Some 100 villagers from Preah Vihear province on Monday protested at the Ministry of Land Management, Urban Planning and Construction, seeking a resolution to their long-running land dispute, as well as the release of 13 villagers who have been detained for alleged land grabbing.
Lay Ly Huor, a representative of the protesters, told The Post on Tuesday that the villagers have been locked in a land dispute with a private developer known as Metrei Pheap on the borders of Preah Vihear and Oddar Meanchey provinces.
“The court has summoned 25 villagers [for questioning]. So far it has charged and detained 13 people. I asked the ministry to have them released. We also asked to live on the disputed land pending a compromise,” he said.

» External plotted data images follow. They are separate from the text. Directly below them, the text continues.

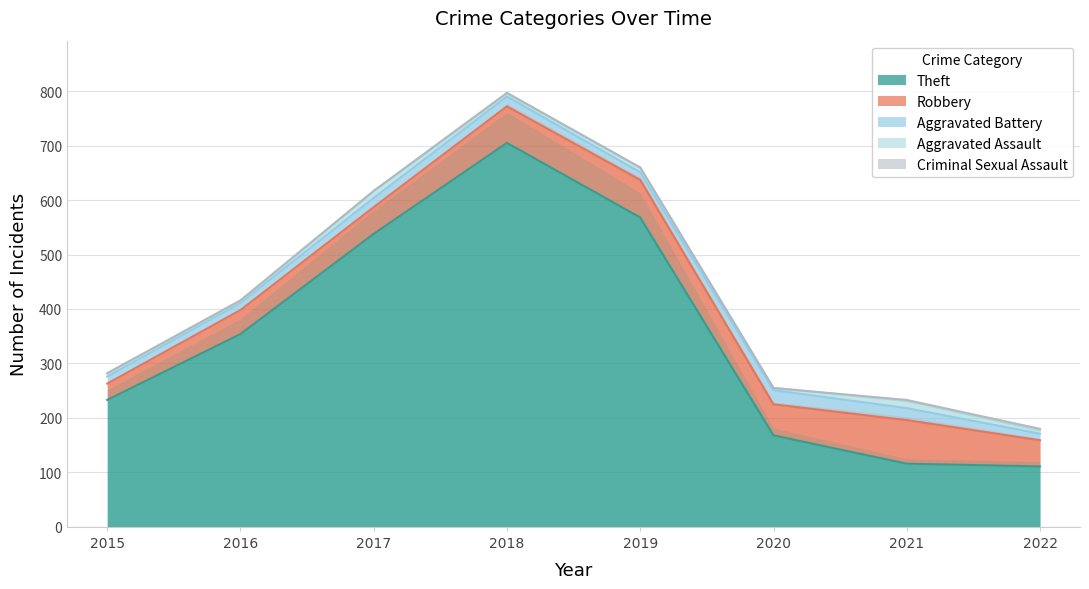

What is the difference between the Criminal Sexual Assault values at 2019 and 2022?

2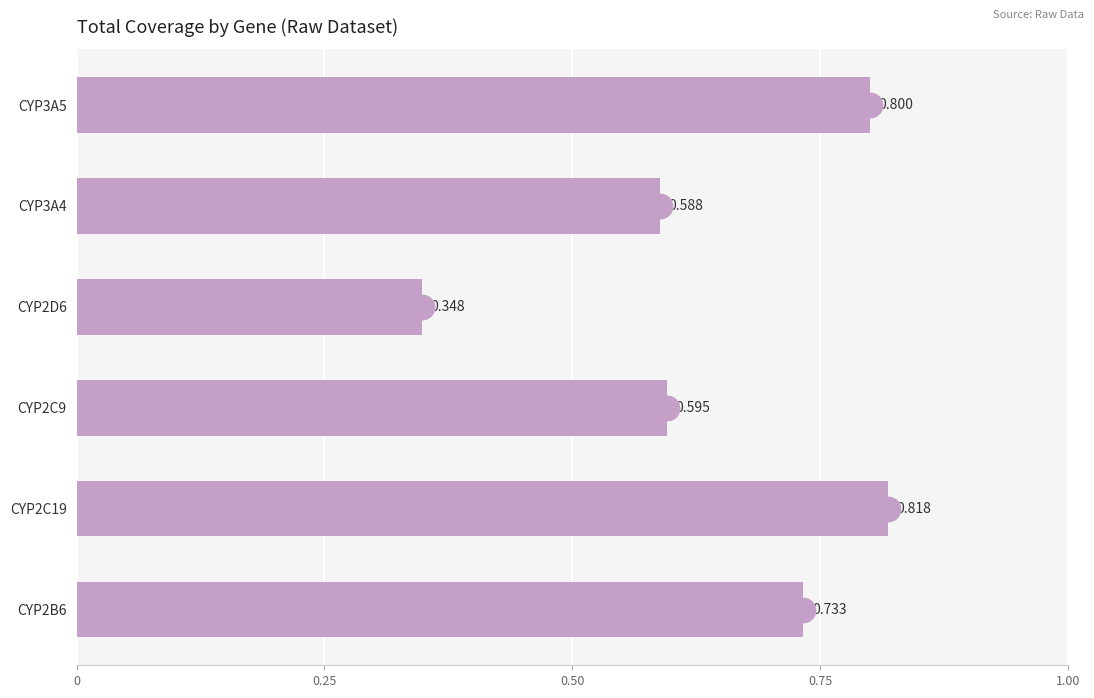

How many bars are there in total?

6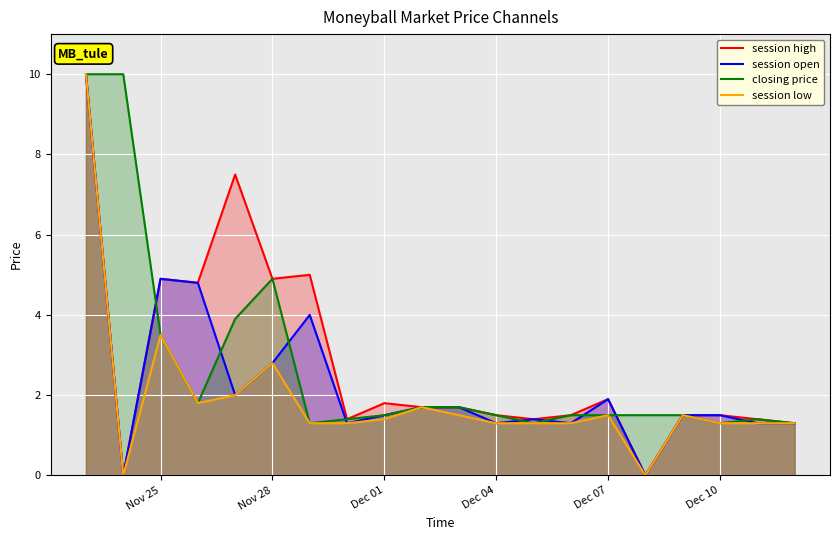

Where is closing price nearest to the value 5?

Nov 28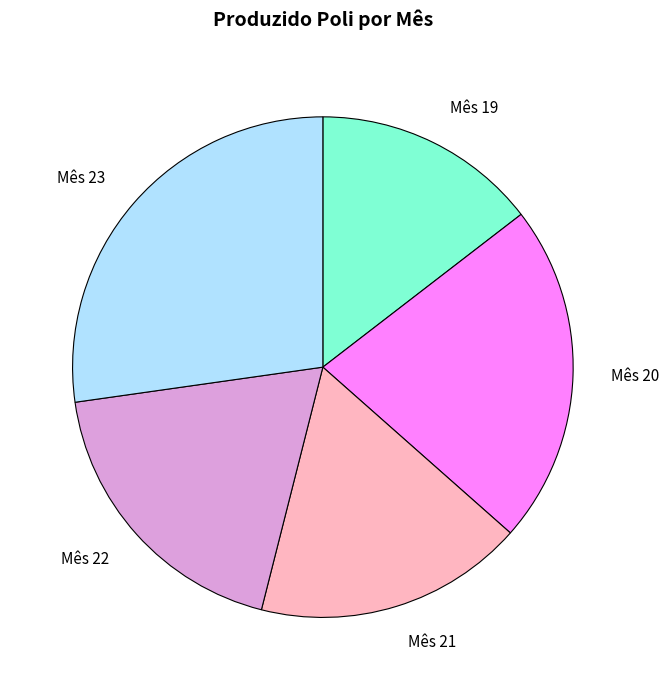

Is Mês 22 the majority of the pie?

No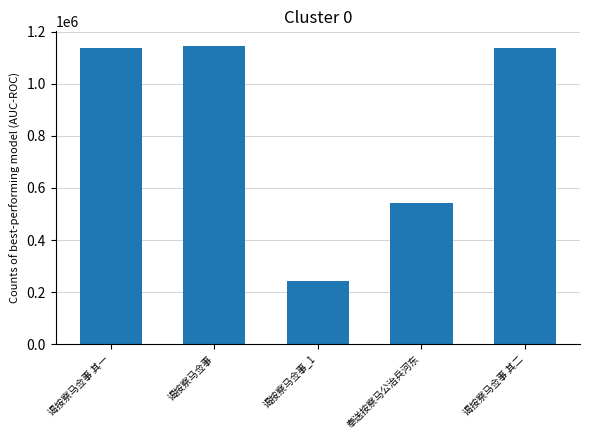

How many data points are less than 1136651?

2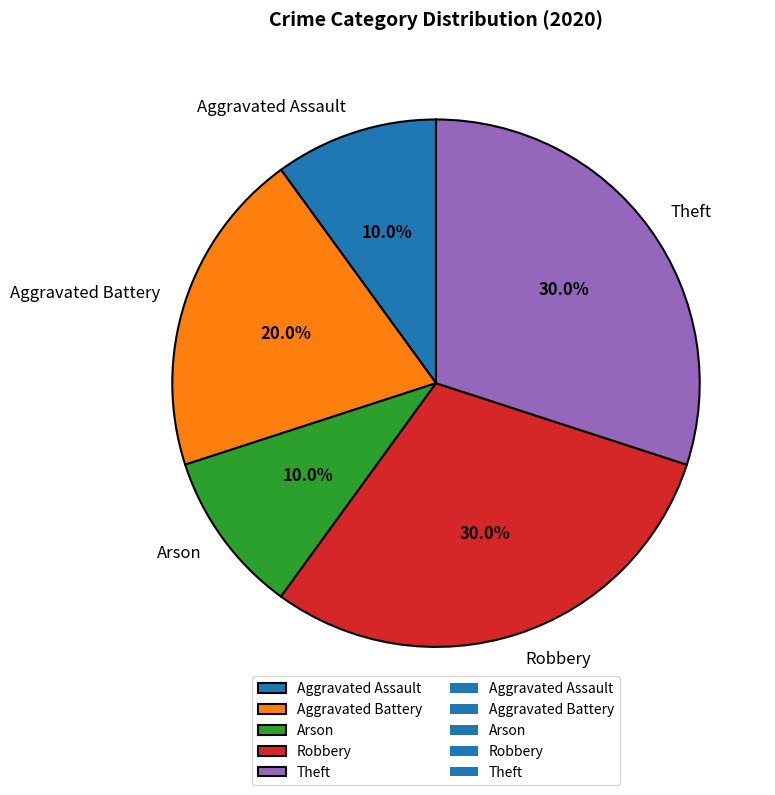

To the nearest percent, what is the difference between the largest and smallest slice percentages?

20%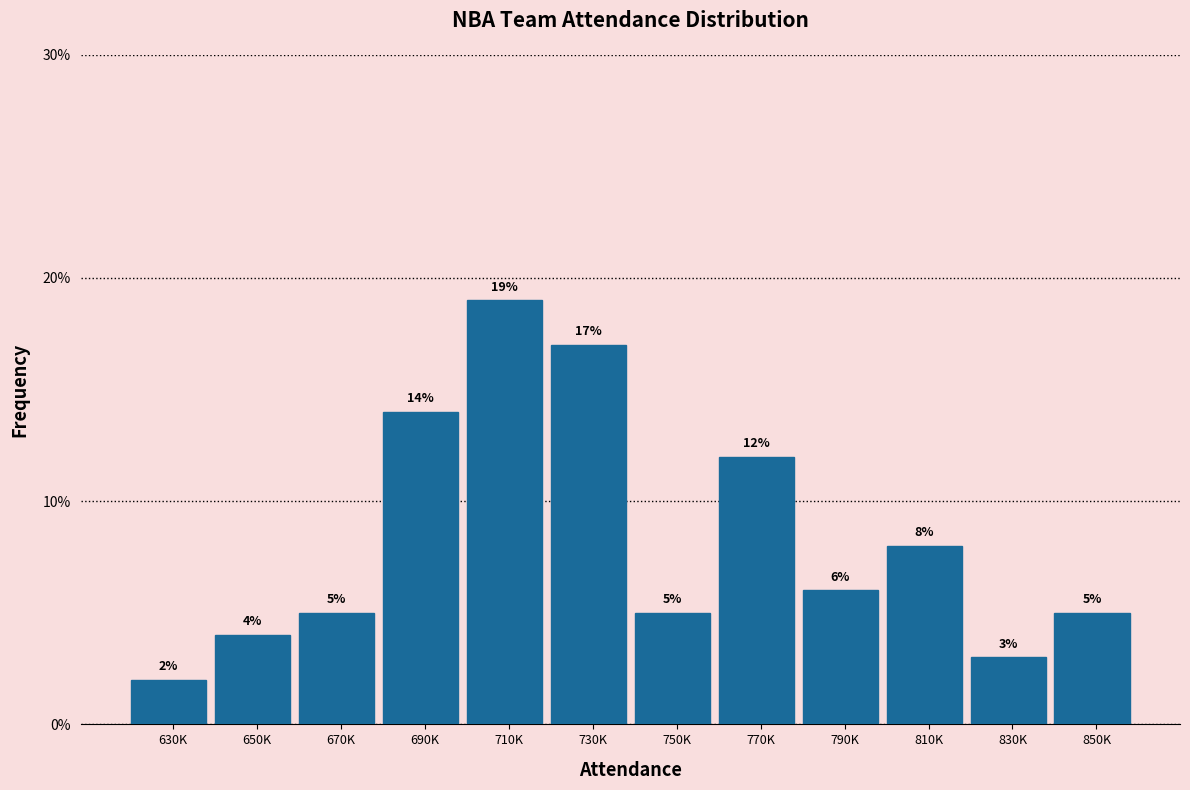

Reading left to right, extract all data points from this chart.

2.0	4.0	5.0	14.0	19.0	17.0	5.0	12.0	6.0	8.0	3.0	5.0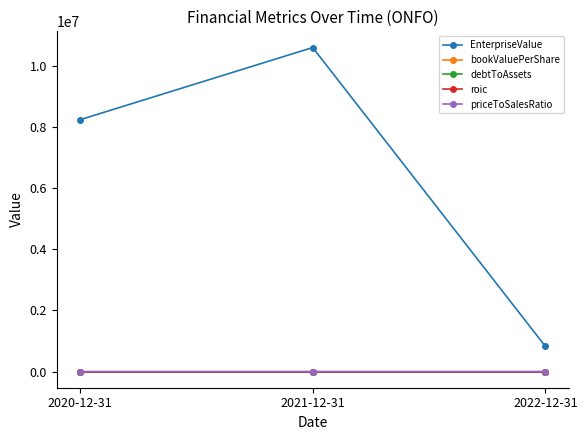

What is the label of the 2nd point from the left?

2021-12-31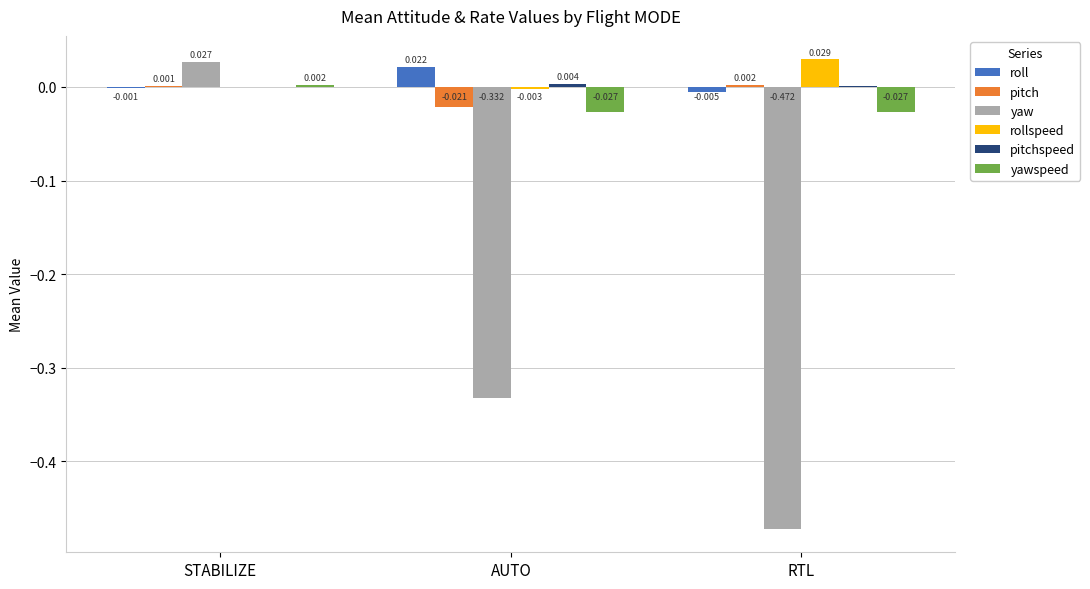

At which label does roll reach its peak?

AUTO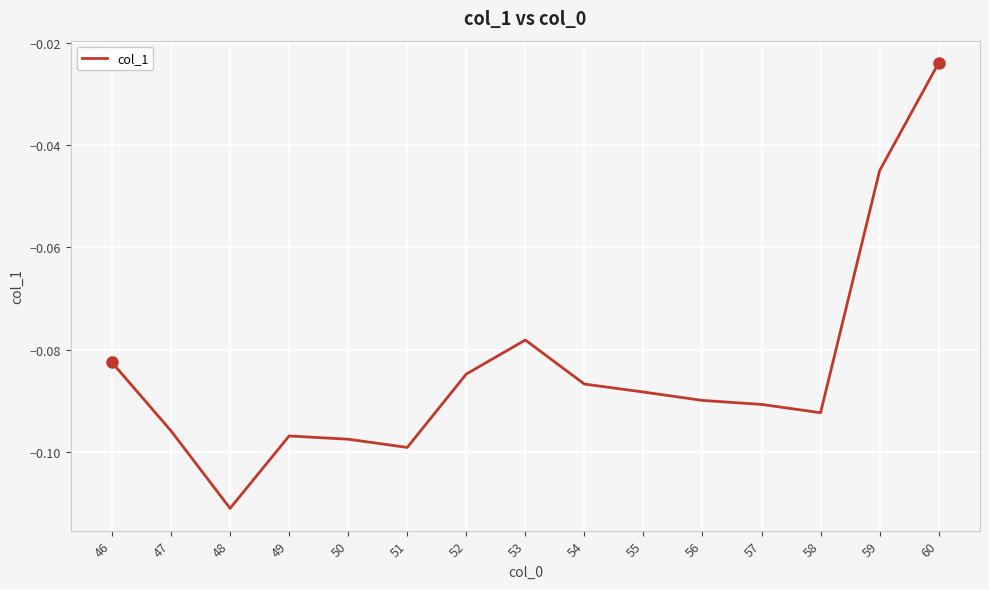

Which has a higher value, 48 or 51?

51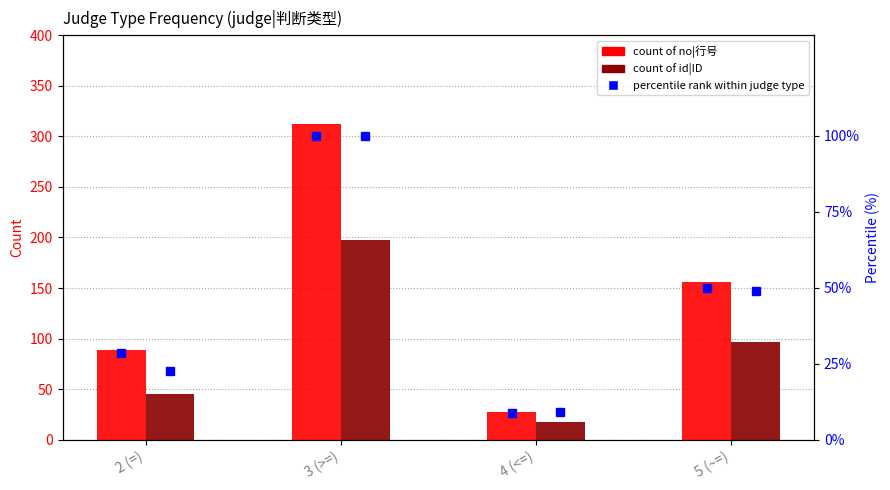

How many categories are shown in the chart?

4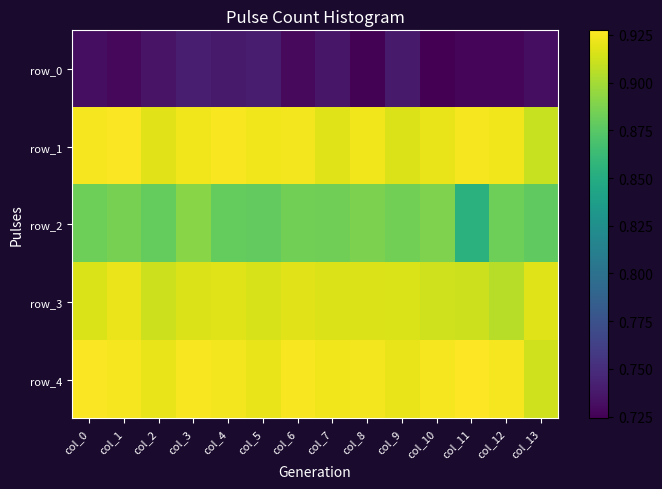

True or false: row_3 has a value of 0.9 at col_2.

True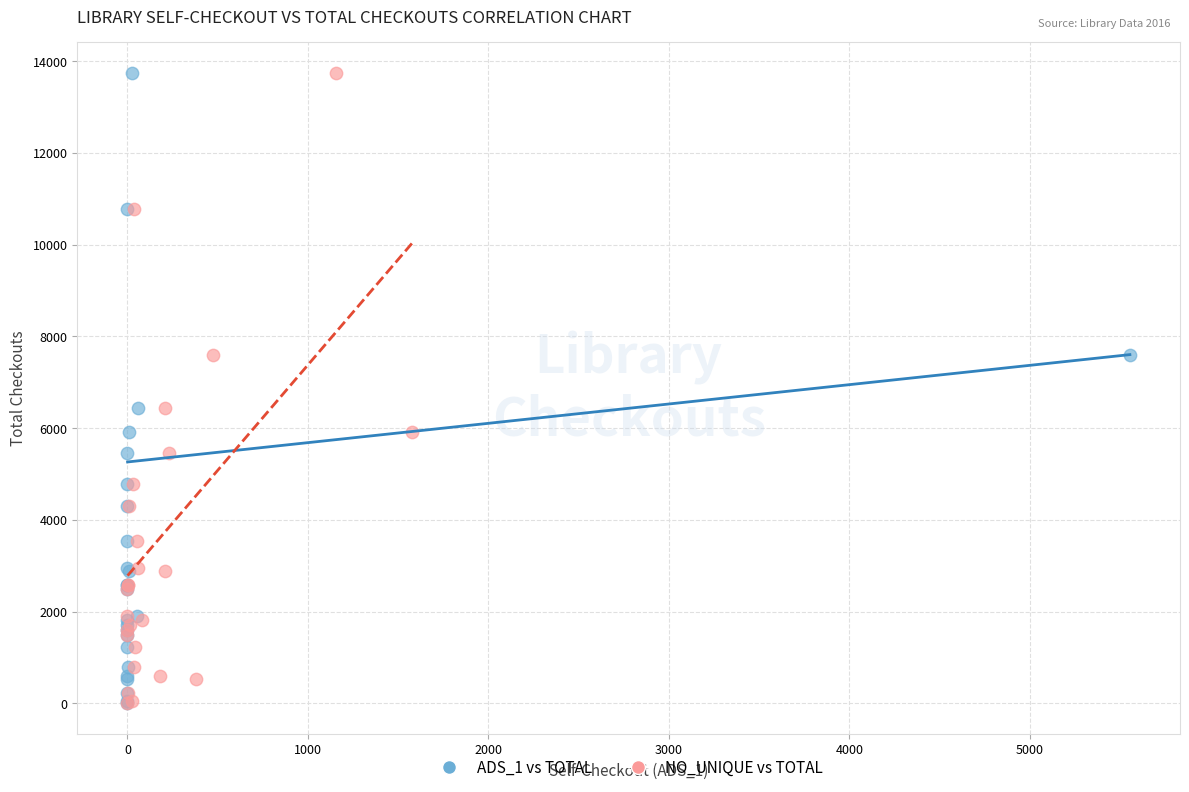

What are all the series names shown in the legend?

ADS_1 vs TOTAL, NO_UNIQUE vs TOTAL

Ly Huor said he is collecting thumbprints for a petition he intends to hand to the Ministry of Land Management and Prime Minister Hun Sen.
Provincial environment department director Song Chansocheat said the 13 villagers have been placed in pre-trial detention since January 19 for allegedly clearing state forest and grabbing land owned by Metrei Pheap.
“They were arrested for encroaching on [the company’s] economic land concession and clearing forest for private ownership,” he said.
Choam Ksan district governor Chea Kimseng said authorities have been seeking a compromise to the long-standing land dispute between Metrei Pheap and the 300 villagers.
He said the district authority was still compiling a report for the higher authority to find a solution after surveying the disputed area.
“In 2017, more than 280 families who were involved in the land dispute with Metrei Pheap filed a lawsuit. As a local authority, we could only conduct a survey."
“We have finished surveying land for between 60 and 70 families. We can’t draw any conclusion yet. Some villagers claimed the forestland was theirs, but we can’t base our conclusion on crops, such as corn, on their land to prove that they actually own the land."
“The survey hasn’t been completed. Concerning their detention, I can only report to the provincial authority,” he said.
Provincial governor Un Chanda could not be reached for comment on Tuesday. Provincial court prosecutor Ty Sovinthal declined to comment, saying only that the villagers were detained on the same charges.
The prosecutor previously told The Post on January 22 that they were detained for encroaching on the protected area and charged with unspecified forestry crimes.
Lor Chann, the provincial coordinator for rights group Adhoc, said the detention of the 13 villagers could tarnish the government’s image and urged for a speedy resolution to the land dispute.
“It’s the provincial prosecutor’s right to charge them, but this is merely a land dispute, not an environmental crime. Why has the prosecutor pressed charges against only ordinary people? How about powerful military personnel who also have land in the area?"
“The government should review this case again and intervene to help local people in the area. If you let [military] generals do whatever they desire, the innocent people will get irritated,” he said.